No tenía pensado volver al teatro
esta semana. A veces pasa que uno ve espectáculos preciosos y piensa que después de eso no hay nada equiparable. Y Doña Rosita la soltera o el jardín de las flores fue una
obra mayúscula. Y más si pisas por primera vez el Tatre Nacional de Catalunya. Y más si, en la entrada, está esperándote Serrat (o la banda sonora
de tu infancia) y puedes saludarle.
La obra de Lorca podría ser
bautizada como la obra de los mil detalles: musicales, acústicos,
sensoriales y, sobre todo, visuales. Detalles al
por mayor representados, principalmente, en lo que quiero destacar como el mejor diseño de vestuario que he visto jamás. Además, obviamente, del elenco de actores y de la escenografía minuciosa (no tanto en la forma como en la funcionalidad) que permitió un final cuya imagen puede ser de lo más bonito que hayan contemplado mis ojos (hablo de teatro, claro). Una obra grande. Una producción de alto nivel.

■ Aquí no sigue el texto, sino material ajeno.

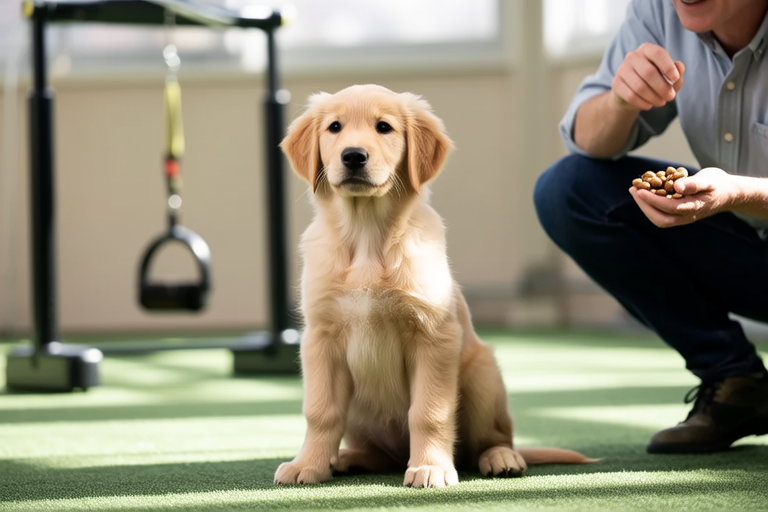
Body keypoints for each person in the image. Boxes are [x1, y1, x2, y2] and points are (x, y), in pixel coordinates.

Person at [534, 0, 768, 454]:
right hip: (747, 250)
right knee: (569, 190)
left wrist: (737, 193)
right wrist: (620, 101)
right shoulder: (660, 9)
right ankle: (735, 382)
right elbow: (586, 139)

Pero no es mi intención hablar de
Doña Rosita en este post. Iba diciendo que no pensaba ir al teatro esta semana
pero, casualmente, ojeando twitter, llegué a la noticia
de las nominaciones de los premios MAX
2014. Este año compite con Barcelona (la obra de Pere Riera que tuve el placer de ver en noviembre y que
recibe cinco nominaciones), Un trozo invisible de este mundo, que recibe seis, las más importantes: mejor espectáculo, mejor autoría revelación (Botto), mejor dirección (Peris-Mencheta), mejor escenografía (Peris-Mencheta y Carlos Aparicio), mejor actor (Botto) y mejor diseño de iluminación (Valentín Álvarez). La representaban en
el teatro de Santa Coloma, así que no pude resistirme. Y ¡menos mal! Qué habría
hecho yo si sé que me llego a perder tremendo espectáculo. Sergio Peris-Mencheta,
al que conocí por su papel protagonista en Al salir de clase hace unos
quince años atrás, dirige con gusto a Juan Diego Botto, autor de los cinco
monólogos que forman la obra. Cinco monólogos que hablan sobre la migración, la resistencia, la supervivencia, la debilidad
del ser humano, la injusticia. Cinco textos en prosa cargados de poesía en
muchos momentos. Cinco monólogos escritos con las entrañas. En cada uno de
ellos Botto agudiza el ingenio para abordar la situaciones desde la ironía más
inteligente, o desde la nostalgia más punzante, o desde la comedia más elocuente. Un tipo argentino que vive en Madrid y llama a su esposa desde un locutorio; una nigeriana a la que le espera un amargo final tras sobrevivir a
las calamidades de la vida de una inmigrante sin papeles; la
historia de los exiliados por la dictadura de Videla. Así se suceden las historias, una tras otra, sobre una cinta (como la de los aeropuertos) que no deja de rodar en bucle y que va expulsando maletas, o que va vomitando distintos dolores (cada uno que entienda la metáfora como quiera).
Nunca se me ha dado bien comparar,
pero si Valentín Álvarez no gana el MAX al mejor diseño de iluminación, la vida
será un poquito más injusta (si cabe) de lo que es. Es importantísimo lo que hace en Un
trozo invisible de este mundo. Un trabajo impecable y absolutamente necesario en
el devenir de estas historias que, si toman tanta fuerza es, en parte, gracias a la luz. A la luz de dentro, es obvio: la de los personajes, la suya propia, la intrínseca, pero también a la de fuera, la de esos focos que no hacen más que resaltar la injusticia humana de una forma
elegante, tan sutil como explícita a veces.
Es incalculable la cantidad de talento que cabe en una hora y media, en la que todo sucede a pedir de boca. El trabajo de Juan Diego Botto y de Astrid Jones es realmente bueno, con una intensidad constante del cien por cien y con una entrega absoluta.
El teatro siempre merece la pena y si, además, sirve para defenderse, para expresarse, para denunciar,
pocas cosas pueden ser más emotivas que el arte en sí mismo: una buena obra y la platea en pie.